Written task 1:
Answer these questions using the interview on sustainable innovation:
(a) In what field does Laetitia Gazagnes hold her PhD?
(b) What example is given of a common sustainability practice?
(c) What example is given of a solution to directly "clean" the planet?
Written task 2: From the interview on sustainable innovation, reproduce everything from "Why is sustainable" down to "therefore becoming insufficient.", replacing "climate disasters" with "extreme weather events".
Written task 3:
State whether each statement agrees with the interview on sustainable innovation, answering yes or no and quoting the deciding words:
(a) Traditional price competition models are becoming insufficient.
(b) The green economy model usually yields cheaper sustainable solutions.
(c) Strategic sustainability practices are those common to companies in the same sector.

Excerpt:
Laetitia Gazagnes is an Expert and Coach in Sustainable Business Innovation & Marketing Strategy with a PhD in the Chemistry of Materials. We spoke with Laetitia about her experience at PUZZLE X and the importance of sustainability in the growth of materials companies.
Why is sustainable innovation an important part of any business development strategy?
On the one hand, the "time-to-market" of sustainability is taking place (i.e. when the demand for sustainable solutions becomes dominant in the market) due to increasing pressures in terms of climate disasters and impacts of pollution on living and working conditions. Stakeholders are increasingly demanding active participation in environmental protection and social responsibility and traditional price competition models are therefore becoming insufficient.
On the other hand, in contrast to common sustainability practices (common to companies in the same sector, such as optimizing energy use), strategic sustainability practices implemented by a company (i.e. company-specific sustainable innovations that allow it to stand out in its market), have a positive impact on its return on capital but also on the market valuation multiples. Thus, through the implementation of a sustainable innovation strategy, this company adopts a unique and innovative position, not only leading and influencing its market but also generating better revenues.
Which industries do you think are doing well in terms of sustainable innovation, and why?
Today, in the best industries in terms of sustainable innovation, we can find the ones offering some solutions to directly “clean” the planet like cleaning water for instance, because their main initial goal is to fix some environmental issues, they easily imagine some sustainable solutions to achieve their initial goal. But unfortunately, the model of the green economy is often used to build these sustainable innovations, creating some more expensive solutions most of the time. However, some other business models exist to implement sustainable innovations to create more competitive sustainable solutions in terms of price. These models need to be more well known and used. Because most of the time, the most sustainable solutions are the simplest and cheapest solutions.

Stored data:
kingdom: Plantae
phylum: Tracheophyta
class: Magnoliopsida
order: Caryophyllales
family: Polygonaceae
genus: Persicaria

Expected answer 1:
(a) The Chemistry of Materials.
(b) Optimizing energy use.
(c) Cleaning water.

Expected answer 2:
Why is sustainable innovation an important part of any business development strategy?
On the one hand, the "time-to-market" of sustainability is taking place (i.e. when the demand for sustainable solutions becomes dominant in the market) due to increasing pressures in terms of extreme weather events and impacts of pollution on living and working conditions. Stakeholders are increasingly demanding active participation in environmental protection and social responsibility and traditional price competition models are therefore becoming insufficient.

Expected answer 3:
(a) Yes: "traditional price competition models are therefore becoming insufficient"
(b) No: "creating some more expensive solutions most of the time"
(c) No: "company-specific sustainable innovations that allow it to stand out in its market"